蓄電池製造のパワーエックスが2025年12月19日、東京証券取引所グロース市場に上場した。初値は公開価格を下回る1130円で、終値は1430円だった。上場を機に同社はさらなる事業拡大を狙う。(本誌・川副暁優)

12月19日、パワーエックスは東証グロース市場に上場した

パワーエックスは今回のIPO(新規株式公開)で、新規発行を含む発行済み株式数3629万株のうち422万株を売り出した。需要に応じて最大125万株の追加売り出しも予定する。

株式上場で調達した資金は、岡山県玉野市内の工場の生産拡張や新たな蓄電設備の研究開発などに充て、事業拡大に繋げる。また上場によって高まる信用力を活かして大型案件の受注獲得に挑む考えだ。

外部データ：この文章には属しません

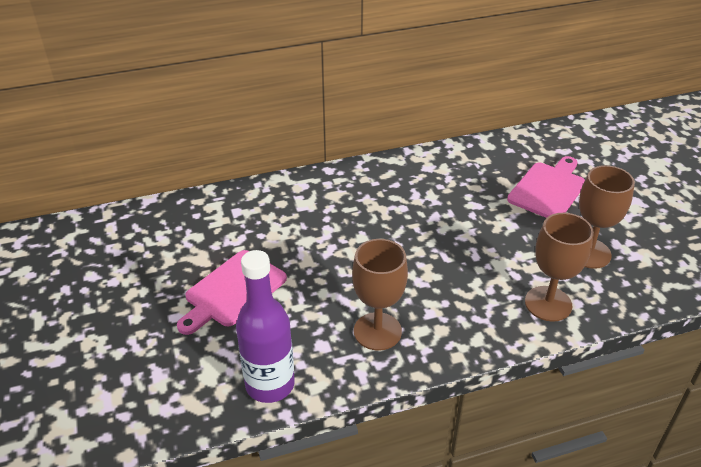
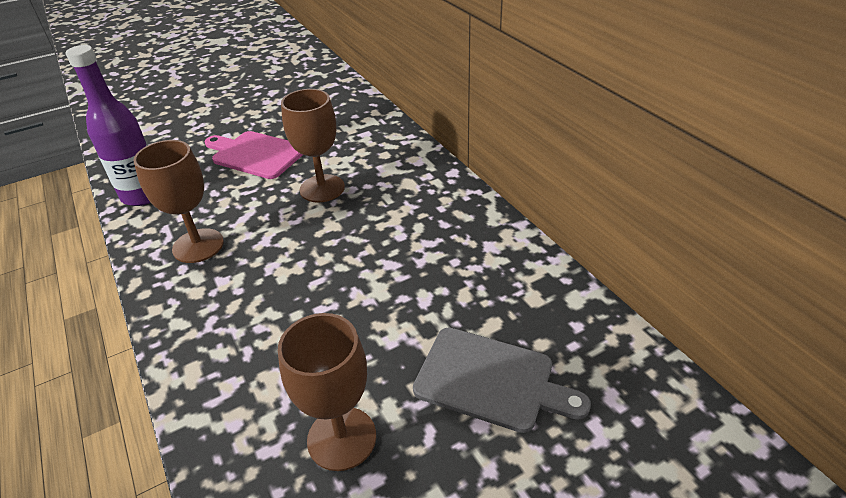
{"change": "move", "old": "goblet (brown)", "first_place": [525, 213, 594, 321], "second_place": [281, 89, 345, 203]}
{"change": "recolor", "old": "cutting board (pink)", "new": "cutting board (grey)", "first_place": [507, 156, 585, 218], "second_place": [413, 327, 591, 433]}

2024年12月期の連結決算は売上高が61.6億円で、経常損益は57億円の赤字だった。25年12月期は売上高が189億円と大幅な増収を見込んでいるが、経常損益は17.3億円の赤字となる模様だ。これについて伊藤正裕社長は「受注は着実に積み上がっている。現時点の受注状況でみると、来期の売上高は324億円を下らないだろう。来期の黒字転換は濃厚だ」と語る。

パワーエックスは21年に創業。独自に開発した大型蓄電池モジュールをはじめ、EV(電気自動車)向け急速充電器の製造・販売のほか、蓄電池を活用した電力供給も手掛けている。国内メーカーだけに期待は大きく、補助金の採択率が高いようだ。また、メーカーでありながら直接設備の保守を請け負うなど、他社との差別化を図っている。